Published in final edited form as: Nat Genet. 2018 Oct 1;50(11):1574–1583. doi: 10.1038/s41588-018-0223-8

Figure 1. Genome annotation and content of strain specific haplotypes.

Figure 1

(a) Summary of the strain specific gene sets showing the number of genes broken down by GENCODE biotype. (b) Heterozygous SNP density for a 50Mbp interval on chromosome 11 in 200Kbp windows for 17 inbred mouse strains based on sequencing read alignments to the C57BL/6J (GRCm38) reference genome (top).
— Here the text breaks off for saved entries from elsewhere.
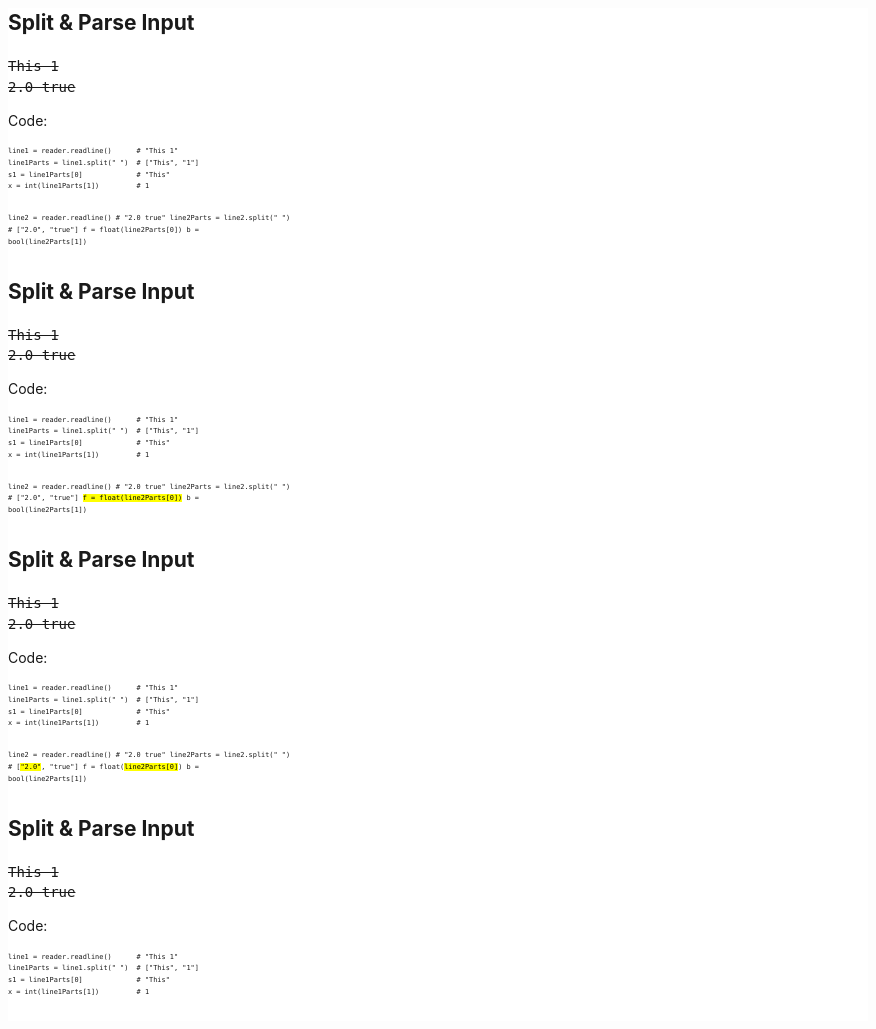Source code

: <section>
  <h2>Split & Parse Input</h2>
  <pre style="font-size: 1em"><s>This 1</s>
<s>2.0 true</s></pre>
  <p>Code:</p>
  <pre class="stretch" style="font-size: .58em"><code class="python">line1 = reader.readline()      # "This 1"
line1Parts = line1.split(" ")  # ["This", "1"]
s1 = line1Parts[0]             # "This"
x = int(line1Parts[1])         # 1

line2 = reader.readline()      # "2.0 true"
line2Parts = line2.split(" ")  # ["2.0", "true"]
f = float(line2Parts[0])
b = bool(line2Parts[1])</code></pre>
</section>

<section>
  <h2>Split & Parse Input</h2>
  <pre style="font-size: 1em"><s>This 1</s>
<s>2.0 true</s></pre>
  <p>Code:</p>
  <pre class="stretch" style="font-size: .58em"><code class="python">line1 = reader.readline()      # "This 1"
line1Parts = line1.split(" ")  # ["This", "1"]
s1 = line1Parts[0]             # "This"
x = int(line1Parts[1])         # 1

line2 = reader.readline()      # "2.0 true"
line2Parts = line2.split(" ")  # ["2.0", "true"]
<mark>f = float(line2Parts[0])</mark>
b = bool(line2Parts[1])</code></pre>
</section>

<section>
  <h2>Split & Parse Input</h2>
  <pre style="font-size: 1em"><s>This 1</s>
<s>2.0 true</s></pre>
  <p>Code:</p>
  <pre class="stretch" style="font-size: .58em"><code class="python">line1 = reader.readline()      # "This 1"
line1Parts = line1.split(" ")  # ["This", "1"]
s1 = line1Parts[0]             # "This"
x = int(line1Parts[1])         # 1

line2 = reader.readline()      # "2.0 true"
line2Parts = line2.split(" ")  # [<mark>"2.0"</mark>, "true"]
f = float(<mark>line2Parts[0]</mark>)
b = bool(line2Parts[1])</code></pre>
</section>

<section>
  <h2>Split & Parse Input</h2>
  <pre style="font-size: 1em"><s>This 1</s>
<s>2.0 true</s></pre>
  <p>Code:</p>
  <pre class="stretch" style="font-size: .58em"><code class="python">line1 = reader.readline()      # "This 1"
line1Parts = line1.split(" ")  # ["This", "1"]
s1 = line1Parts[0]             # "This"
x = int(line1Parts[1])         # 1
Labels indicate genes overlapping the most dense regions. SNPs visualized in CAST/EiJ and WSB/EiJ for 71.006-71.170Mbp on GRCm38 (bottom), including Derl2, and Mis12 (upper panel) and Nlrp1b (lower panel). Grey indicates the strain base agrees with the reference, other colours indicate SNP differences, and height corresponds to sequencing depth. (c) Total amount of sequence and protein coding genes in regions enriched for heterozygous SNPs (relative to the GRCm38 reference genome) per strain. (d) Top PantherDB categories of coding genes in regions enriched for heterozygous SNPs based on protein class (left). Intersection of genes in the defence/immunity category for the wild-derived and classical inbred strains (right). (e) Box plot of sequence divergence (%), for LTRs, LINEs and SINEs within and outside of heterozygous dense regions. Sequence divergence is relative to a consensus sequence for the transposable element type (n=number of repeats in GRCm38, *** indicated p<0.001 using Welch’s two sample t-test. Box plots show 25th and 75th percentiles, and the median value).